Using the article on office values below, mark each statement yes or no and quote the words that decide it: (a) The NYU and Columbia study has been peer-reviewed. (b) As of Sept. 27, the average office occupancy rate was 47 percent. (c) Office rents of properties built after 2010 fell during the pandemic.

Extract provided >>
● ● ● ● ● ● ●
While more employees started going back into the office last month, usage rates in the U.S. are still half what they were prior to the pandemic. As of Sept. 27 the average office occupancy rate was 47 percent, according to workplace security firm Kastle Systems, compared to nearly 100 percent before Covid hit.
Lower demand for offices across the U.S. could wipe $453 billion off their value in the coming years, according to a study from researchers at New York University and Columbia University recently published in the National Bureau of Economic Research. The study is a working paper, and hasn’t yet been peer-reviewed.
The shift to remote work poses a particularly acute concern for New York City, which is the world’s largest commercial real estate market. But the research also finds higher quality buildings are less at risk of seeing their value depreciate, suggesting commercial investment in new, high-tech workspaces may pay off, even as older office spaces become “stranded assets.”
NYC office spaces could lose 39 percent of their value
The value of offices in New York City declined by nearly 45 percent between the end of 2019 and the end of 2020, the study found, drawing upon lease-level transaction data from CompStak, a crowd-sourced real estate data platform, as well as financial reports from real-estate investment trusts (REITs), which are publicly traded real estate companies. The researchers estimate these offices will lose 39 percent of their value after 10 years, or nearly $50 billion.
Considering the estimated value of New York City office properties is $110 billion, these spaces could lose close to half their value over the next decade, according to this study, if current remote work trends persist.
The effect of hybrid work on the commercial real estate sector could have important implications for public financing in the future, the researchers note. More than half of New York City’s budget came from real estate taxes in 2020, and nearly a quarter of that came from office and retail property taxes. “Given budget balance requirements, the fiscal hole left…would need to be plugged by raising tax rates or cutting government spending,” they write.
The declining value of offices could also call into question the financial viability of future New York City projects banking on their value, including a redevelopment of Penn Station that would incorporate 18 million square feet of mostly office space, and new construction at Hudson Yards, such as the $3.8 million office tower set to open later this year.
High-quality office space fares better
Though the paper provides a grim forecast for New York City’s commercial real estate market, the researchers note higher quality buildings that have been built recently and have more amenities (commonly referred to as “Class A+”) have fared better during the pandemic. The study found Class A+ properties in New York City sustained better rent levels during the pandemic than other properties. Office rents of “young” properties built after 2010 went up significantly during the pandemic, even as older properties’ rents declined.
● ● ● ● ● ● ●
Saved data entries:
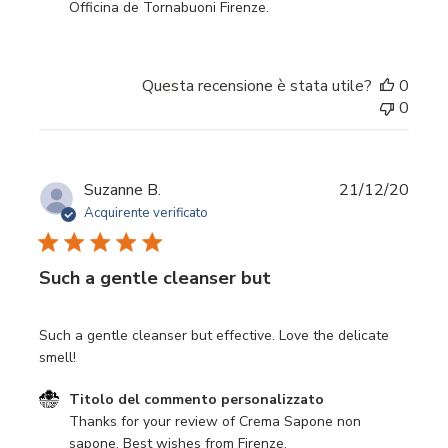
Officina de Tornabuoni Firenze.
Questa recensione è stata utile?
0
0
Data
Suzanne B.
21/12/20
di
Acquirente verificato
pubbl
Such a gentle cleanser but
Such a gentle cleanser but effective. Love the delicate
smell!
Commenti del proprietario del negozio sulla recensione di
Titolo del commento personalizzato
Thanks for your review of Crema Sapone non 
sapone. Best wishes from Firenze.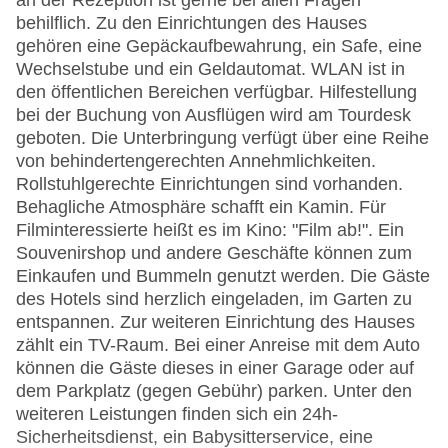
an der Rezeption ist gerne bei allen Fragen
behilflich. Zu den Einrichtungen des Hauses
gehören eine Gepäckaufbewahrung, ein Safe, eine
Wechselstube und ein Geldautomat. WLAN ist in
den öffentlichen Bereichen verfügbar. Hilfestellung
bei der Buchung von Ausflügen wird am Tourdesk
geboten. Die Unterbringung verfügt über eine Reihe
von behindertengerechten Annehmlichkeiten.
Rollstuhlgerechte Einrichtungen sind vorhanden.
Behagliche Atmosphäre schafft ein Kamin. Für
Filminteressierte heißt es im Kino: "Film ab!". Ein
Souvenirshop und andere Geschäfte können zum
Einkaufen und Bummeln genutzt werden. Die Gäste
des Hotels sind herzlich eingeladen, im Garten zu
entspannen. Zur weiteren Einrichtung des Hauses
zählt ein TV-Raum. Bei einer Anreise mit dem Auto
können die Gäste dieses in einer Garage oder auf
dem Parkplatz (gegen Gebühr) parken. Unter den
weiteren Leistungen finden sich ein 24h-
Sicherheitsdienst, ein Babysitterservice, eine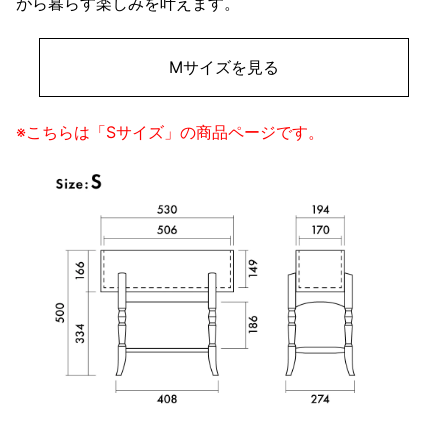
がら暮らす楽しみを叶えます。
Mサイズを見る
※こちらは「Sサイズ」の商品ページです。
● ● ● ● ● ● ●
Written solution >>
(a) No: "The study is a working paper, and hasn’t yet been peer-reviewed."
(b) Yes: "As of Sept. 27 the average office occupancy rate was 47 percent"
(c) No: "Office rents of “young” properties built after 2010 went up significantly during the pandemic"